### What is being asked
Recast the lines from the one containing "Page size: 1654x1241." through the one containing "title Maybe what" as a Markdown table. Use a Row column for the row number and a Text column for the line, and leave out blank lines.

═════ Entries ═════

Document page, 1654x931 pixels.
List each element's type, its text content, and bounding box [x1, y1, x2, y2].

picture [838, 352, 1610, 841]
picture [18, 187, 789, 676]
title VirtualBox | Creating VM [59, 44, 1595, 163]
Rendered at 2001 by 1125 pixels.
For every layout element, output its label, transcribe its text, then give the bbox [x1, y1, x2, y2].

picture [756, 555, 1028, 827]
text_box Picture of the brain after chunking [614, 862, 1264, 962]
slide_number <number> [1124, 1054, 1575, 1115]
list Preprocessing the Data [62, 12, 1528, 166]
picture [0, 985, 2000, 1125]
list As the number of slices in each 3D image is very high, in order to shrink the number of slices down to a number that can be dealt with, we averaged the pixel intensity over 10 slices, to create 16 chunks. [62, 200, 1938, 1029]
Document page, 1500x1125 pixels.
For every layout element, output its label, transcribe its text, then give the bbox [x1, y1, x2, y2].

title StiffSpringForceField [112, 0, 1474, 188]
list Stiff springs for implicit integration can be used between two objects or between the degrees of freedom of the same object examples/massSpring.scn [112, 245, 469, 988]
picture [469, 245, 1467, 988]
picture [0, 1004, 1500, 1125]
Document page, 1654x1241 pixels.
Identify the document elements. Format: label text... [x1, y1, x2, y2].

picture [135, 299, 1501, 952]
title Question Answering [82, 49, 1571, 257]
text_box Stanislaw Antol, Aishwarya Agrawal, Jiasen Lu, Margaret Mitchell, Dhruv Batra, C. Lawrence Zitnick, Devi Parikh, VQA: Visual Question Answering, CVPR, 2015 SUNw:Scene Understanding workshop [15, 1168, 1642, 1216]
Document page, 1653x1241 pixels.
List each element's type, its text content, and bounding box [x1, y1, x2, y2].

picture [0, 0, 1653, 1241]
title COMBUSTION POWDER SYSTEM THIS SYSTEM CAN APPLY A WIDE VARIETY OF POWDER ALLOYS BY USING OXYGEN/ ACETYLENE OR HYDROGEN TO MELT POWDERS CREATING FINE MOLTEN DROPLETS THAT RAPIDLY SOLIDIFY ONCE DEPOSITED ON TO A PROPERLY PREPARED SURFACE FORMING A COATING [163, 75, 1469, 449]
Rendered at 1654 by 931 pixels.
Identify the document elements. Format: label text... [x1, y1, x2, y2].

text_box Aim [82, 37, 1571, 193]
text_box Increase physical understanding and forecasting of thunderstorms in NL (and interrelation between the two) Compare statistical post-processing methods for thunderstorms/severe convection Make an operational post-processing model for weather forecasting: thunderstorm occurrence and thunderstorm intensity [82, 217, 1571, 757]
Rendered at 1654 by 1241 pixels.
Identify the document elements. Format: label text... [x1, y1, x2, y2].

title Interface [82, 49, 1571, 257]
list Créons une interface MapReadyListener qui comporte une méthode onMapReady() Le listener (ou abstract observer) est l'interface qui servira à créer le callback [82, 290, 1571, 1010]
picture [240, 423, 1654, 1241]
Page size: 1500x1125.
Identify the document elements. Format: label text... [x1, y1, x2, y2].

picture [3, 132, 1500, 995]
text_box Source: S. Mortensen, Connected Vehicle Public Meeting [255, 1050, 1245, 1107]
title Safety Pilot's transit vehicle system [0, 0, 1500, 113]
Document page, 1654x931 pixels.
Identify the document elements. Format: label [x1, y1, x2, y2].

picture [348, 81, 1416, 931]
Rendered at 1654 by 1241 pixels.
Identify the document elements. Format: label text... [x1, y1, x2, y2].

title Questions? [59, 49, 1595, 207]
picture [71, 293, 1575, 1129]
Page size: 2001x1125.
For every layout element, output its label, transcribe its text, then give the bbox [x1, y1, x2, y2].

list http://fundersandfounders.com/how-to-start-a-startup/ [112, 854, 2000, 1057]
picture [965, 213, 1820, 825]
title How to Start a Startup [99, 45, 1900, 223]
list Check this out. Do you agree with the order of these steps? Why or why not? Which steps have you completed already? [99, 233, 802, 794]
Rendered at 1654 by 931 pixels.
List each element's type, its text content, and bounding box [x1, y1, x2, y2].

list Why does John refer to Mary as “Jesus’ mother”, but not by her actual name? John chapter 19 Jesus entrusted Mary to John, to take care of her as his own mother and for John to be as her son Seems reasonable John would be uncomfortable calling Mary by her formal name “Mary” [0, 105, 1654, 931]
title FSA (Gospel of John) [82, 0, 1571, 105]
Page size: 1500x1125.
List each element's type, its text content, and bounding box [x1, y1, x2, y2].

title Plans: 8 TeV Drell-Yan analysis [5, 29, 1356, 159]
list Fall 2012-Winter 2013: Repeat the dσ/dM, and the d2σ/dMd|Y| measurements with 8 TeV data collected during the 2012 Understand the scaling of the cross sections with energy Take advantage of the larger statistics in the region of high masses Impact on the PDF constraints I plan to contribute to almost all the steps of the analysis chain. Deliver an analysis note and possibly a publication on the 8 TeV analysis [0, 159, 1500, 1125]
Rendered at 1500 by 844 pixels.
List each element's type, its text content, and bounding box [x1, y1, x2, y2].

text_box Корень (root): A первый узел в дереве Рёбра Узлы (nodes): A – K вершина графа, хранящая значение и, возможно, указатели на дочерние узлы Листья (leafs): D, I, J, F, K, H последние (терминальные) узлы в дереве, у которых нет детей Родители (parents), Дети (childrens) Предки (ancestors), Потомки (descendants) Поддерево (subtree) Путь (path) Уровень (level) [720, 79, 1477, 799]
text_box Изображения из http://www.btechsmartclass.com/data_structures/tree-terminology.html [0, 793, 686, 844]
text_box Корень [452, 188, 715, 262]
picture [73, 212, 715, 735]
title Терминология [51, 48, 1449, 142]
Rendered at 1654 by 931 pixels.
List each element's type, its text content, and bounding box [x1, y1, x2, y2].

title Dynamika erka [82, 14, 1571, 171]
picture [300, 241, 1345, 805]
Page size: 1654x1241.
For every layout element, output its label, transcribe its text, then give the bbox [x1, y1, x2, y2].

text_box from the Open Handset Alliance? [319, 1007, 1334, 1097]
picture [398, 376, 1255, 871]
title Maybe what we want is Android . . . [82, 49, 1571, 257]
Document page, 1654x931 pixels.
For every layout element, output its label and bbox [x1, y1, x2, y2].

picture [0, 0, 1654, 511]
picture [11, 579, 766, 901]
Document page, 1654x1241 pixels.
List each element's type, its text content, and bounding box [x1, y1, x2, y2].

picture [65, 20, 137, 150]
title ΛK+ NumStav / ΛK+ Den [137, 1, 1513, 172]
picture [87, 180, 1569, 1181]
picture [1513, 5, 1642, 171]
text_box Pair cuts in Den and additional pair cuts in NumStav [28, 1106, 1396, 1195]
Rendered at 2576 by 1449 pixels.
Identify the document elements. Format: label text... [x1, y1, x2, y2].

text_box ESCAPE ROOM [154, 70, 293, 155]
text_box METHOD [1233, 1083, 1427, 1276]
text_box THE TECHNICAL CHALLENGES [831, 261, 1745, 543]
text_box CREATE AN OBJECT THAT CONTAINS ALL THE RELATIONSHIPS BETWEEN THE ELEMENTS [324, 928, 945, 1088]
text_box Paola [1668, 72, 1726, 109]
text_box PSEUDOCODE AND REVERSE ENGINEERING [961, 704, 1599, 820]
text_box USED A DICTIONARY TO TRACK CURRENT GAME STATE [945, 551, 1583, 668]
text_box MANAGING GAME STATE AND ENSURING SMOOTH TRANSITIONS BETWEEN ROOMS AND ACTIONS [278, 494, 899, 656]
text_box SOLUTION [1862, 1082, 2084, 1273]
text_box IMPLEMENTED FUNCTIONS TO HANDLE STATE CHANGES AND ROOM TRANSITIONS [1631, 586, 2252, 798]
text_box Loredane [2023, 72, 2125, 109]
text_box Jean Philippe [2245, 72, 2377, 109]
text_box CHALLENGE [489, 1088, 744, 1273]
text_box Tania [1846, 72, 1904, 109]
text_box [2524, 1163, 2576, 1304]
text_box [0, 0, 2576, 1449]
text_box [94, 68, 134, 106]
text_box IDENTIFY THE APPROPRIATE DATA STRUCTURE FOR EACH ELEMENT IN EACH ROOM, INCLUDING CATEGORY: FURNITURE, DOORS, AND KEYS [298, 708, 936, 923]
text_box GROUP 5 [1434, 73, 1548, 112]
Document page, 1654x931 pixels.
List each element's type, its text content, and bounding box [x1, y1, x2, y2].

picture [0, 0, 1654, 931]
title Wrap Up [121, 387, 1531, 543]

═════

### Worked answer
| Row | Text |
|---|---|
| 1 | Page size: 1654x1241. |
| 2 | For every layout element, output its label, transcribe its text, then give the bbox [x1, y1, x2, y2]. |
| 3 | text_box from the Open Handset Alliance? [319, 1007, 1334, 1097] |
| 4 | picture [398, 376, 1255, 871] |
| 5 | title Maybe what we want is Android . . . [82, 49, 1571, 257] |